So imagine its 1990 and the average desktop computer has a hard drive worth all of 40 MB and a cost per gigabyte of around $11,000. Fast forward to Y2K and we have consumers clamoring for a few hundred megabytes, with an average cost beginning the year around $20.00 and finding itself all the way below $10.00 by the years end.  Some pretty stunning information; in a single decade we were able to reduce the cost of a gigabyte by about 1/560th, and in the following  year halve that cost again. Now imagine its still 1990, or even 1995, when the cost was only $1,100 per gigabyte and someone comes to you and says, “Hey, in just a little more than 2 decades from now, you can buy all the space you’ll ever need!  So much in fact that the average consumer won’t even be able to fill all they buy” (legally that is).  Would you have believed that?  How about, “Best of all, they’ll be practically giving it away!”  And boy do they, has anyone been to a tradeshow lately?  I have more USB drives in my desk drawer than I know what to do with.

So back to reality, it’s 2013 and the average cost per gigabyte is $0.05, a whopping 1/224000th of the cost only 23 years earlier.
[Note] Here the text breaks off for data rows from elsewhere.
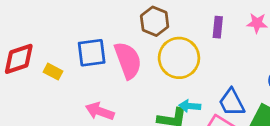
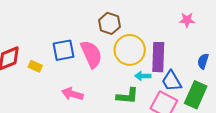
purple rectangle: (218, 27) -> (158, 57), moved, size x1.8
cyan arrow: (190, 106) -> (143, 76), moved

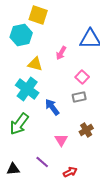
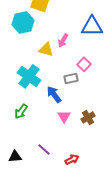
yellow triangle: (35, 64) -> (46, 49), moved
gray rectangle: (79, 97) -> (71, 78), moved
green arrow: (19, 124) -> (21, 111), size x0.7
pink triangle: (61, 140) -> (64, 116), moved

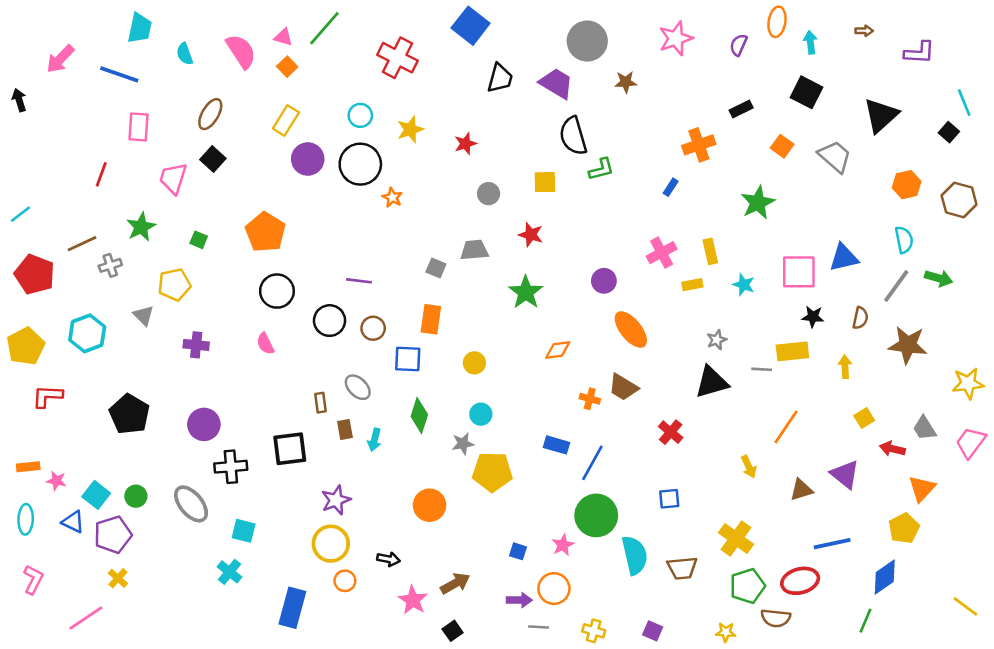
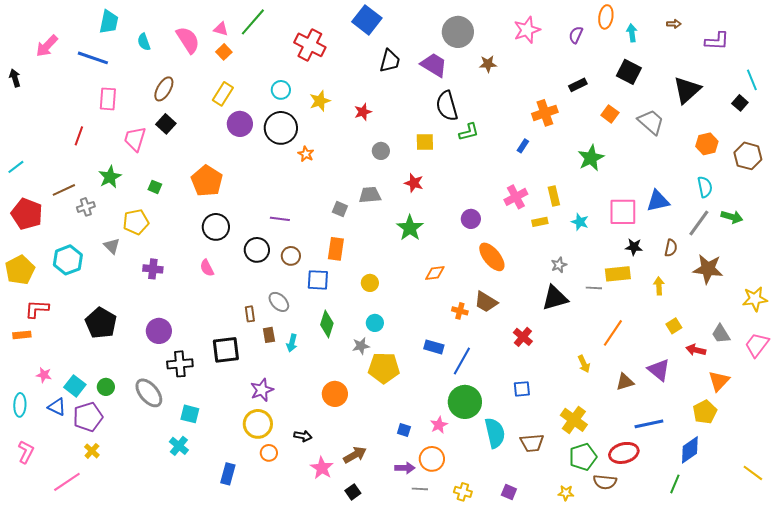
orange rectangle: (28, 467) -> (22, 335), moved
blue rectangle: (292, 608) -> (228, 474), size x0.7

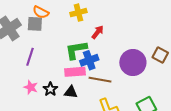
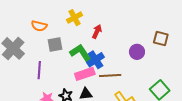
gray square: (35, 24) -> (55, 45), moved
green L-shape: (76, 50) -> (81, 53), turned 80
purple circle: (133, 63) -> (137, 52), size x0.6

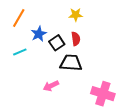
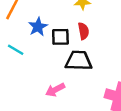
black square: (57, 43) -> (60, 37), turned 35
cyan line: (20, 52) -> (16, 50), turned 56

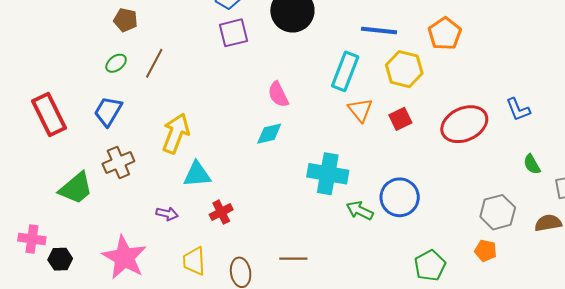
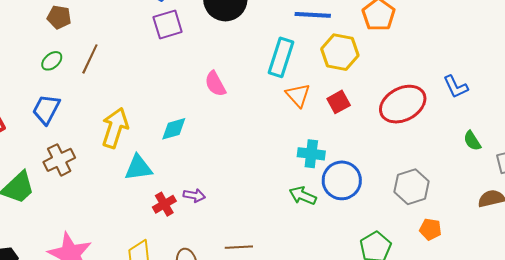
cyan diamond: (269, 134) -> (174, 129), moved
cyan cross: (328, 174) -> (311, 154), moved, size x0.7
gray hexagon: (498, 212) -> (412, 187), moved
purple arrow: (167, 214) -> (194, 195), moved

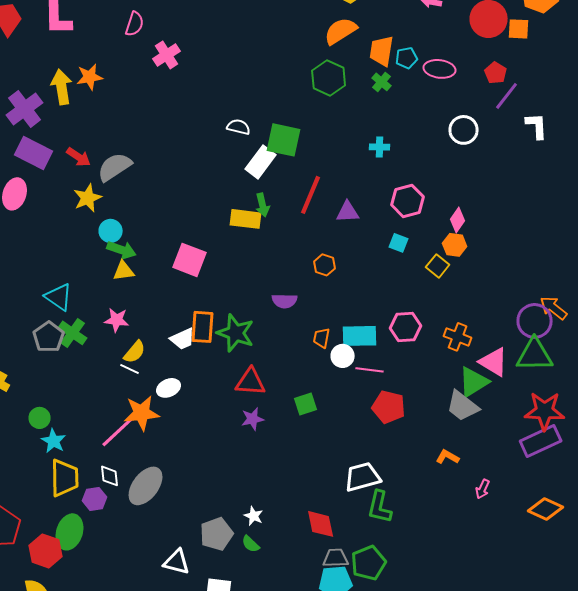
The most amazing part is that the rates at which these costs have fallen, have maintained themselves over the entire 23 year period.  We’ve been able to continue to pioneer such cutting edge technological advances that we’ve kept cutting storage costs at almost the same rate for more than 30 years now.
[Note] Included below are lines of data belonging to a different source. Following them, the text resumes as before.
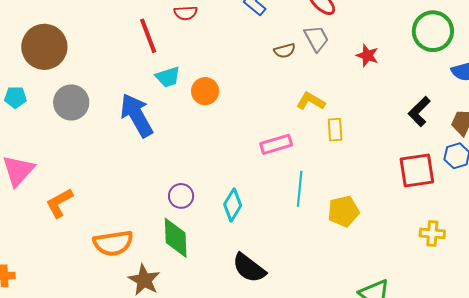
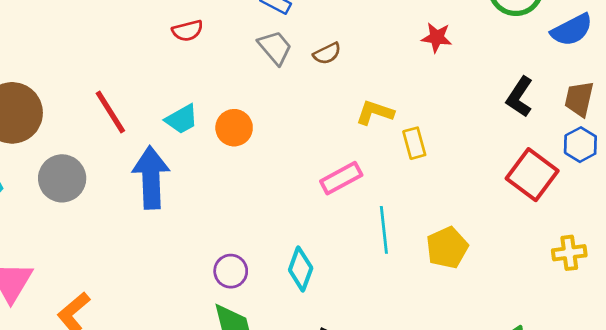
red line: (148, 36) -> (110, 112), moved
gray trapezoid: (316, 38) -> (275, 48), moved
blue arrow: (137, 115) -> (151, 178), turned 39
red square: (417, 170) -> (532, 175), turned -33

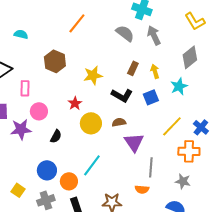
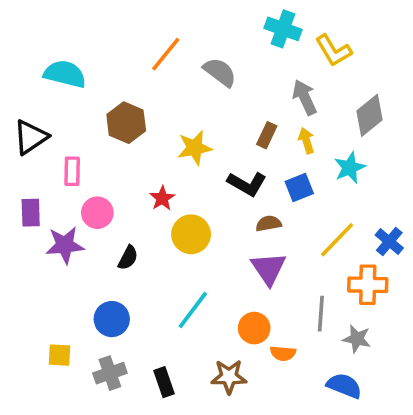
yellow L-shape: (195, 21) -> (333, 50), moved
gray semicircle: (125, 33) -> (220, 72), moved
cyan semicircle: (21, 34) -> (65, 74), size x1.6
gray arrow: (154, 35) -> (305, 97), moved
brown semicircle: (119, 122) -> (269, 224), moved
gray line: (151, 167) -> (321, 314), moved
orange circle: (69, 181) -> (254, 328), moved
yellow square: (18, 190) -> (59, 355), turned -32

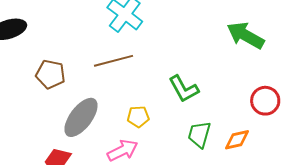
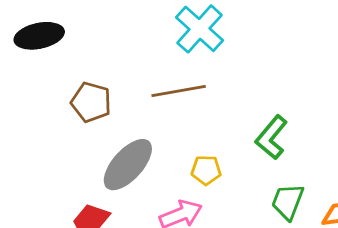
green L-shape: (184, 89) -> (271, 137), turned 64

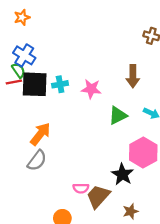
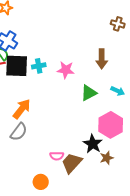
brown star: (130, 211) -> (107, 158), moved

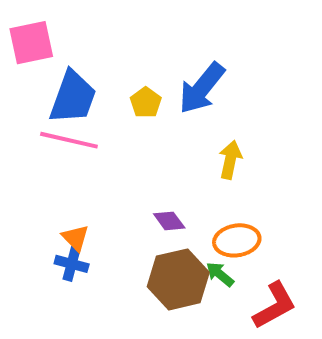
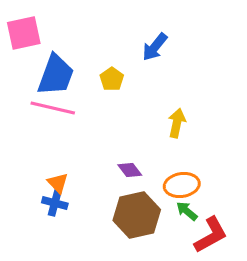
blue arrow: (202, 88) -> (155, 47), moved, size x0.7
green arrow: (220, 274) -> (187, 211), moved

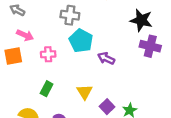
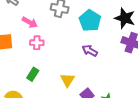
pink arrow: (25, 35) -> (30, 22), moved
cyan pentagon: (81, 41) -> (90, 21), moved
Ok great, entertaining story, but what’s the point you ask?  We’ll I’ll tell you.  We, and I mean mankind, have been witness to some pretty huge technology booms on this planet; a few of which have been so enormous in size that they’ve not only created, but changed and influenced our global economy and allowed us to write a future almost no one could’ve predicted was coming. Take for example the creation of the Personal Computer (PC); there certainly was a point where computers were so large, so expensive, and so difficult to operate, no one would’ve predicted that one day most homes in America would have one, let alone one in everyone’s hand.  Just the same, take the internet; what started as a few computers being able to communicate back and forth with each other bloomed into a limitless means for communication and information transaction globally.  Once idolizing the educated for their knowledge, the internet now has us idolizing farm-raised girls from Nebraska impressing doctoral scientists on primetime television with their broad knowledge of  anything science. Thank you Google (and yes that’s my shameful Big Bang Theory reference).  But back to the point, both were major booms, and both are directly responsible for changing the course of existence (not to get too sentimental about it). So what about all this data stuff?  In 2011, it was calculated that since 1986 we as humans have stored more than 295 billion gigabytes. What that really means is there’s a lot, and it’s only getting worse considering you can record a gigabyte of information for a mere Jefferson (that’d be a nickel). There’s another huge boom coming, and it’s coming in the form of a way to handle this massive tidal wave of information.  To store it, to access it, to digest it, and most importantly to make sense and learn something from it; and we want it all done easily, finished yesterday, and making our decisions for us!

It would appear technology has spoiled us, but maybe that’s just because we just keep setting the bar higher and higher and keep reaching it each time!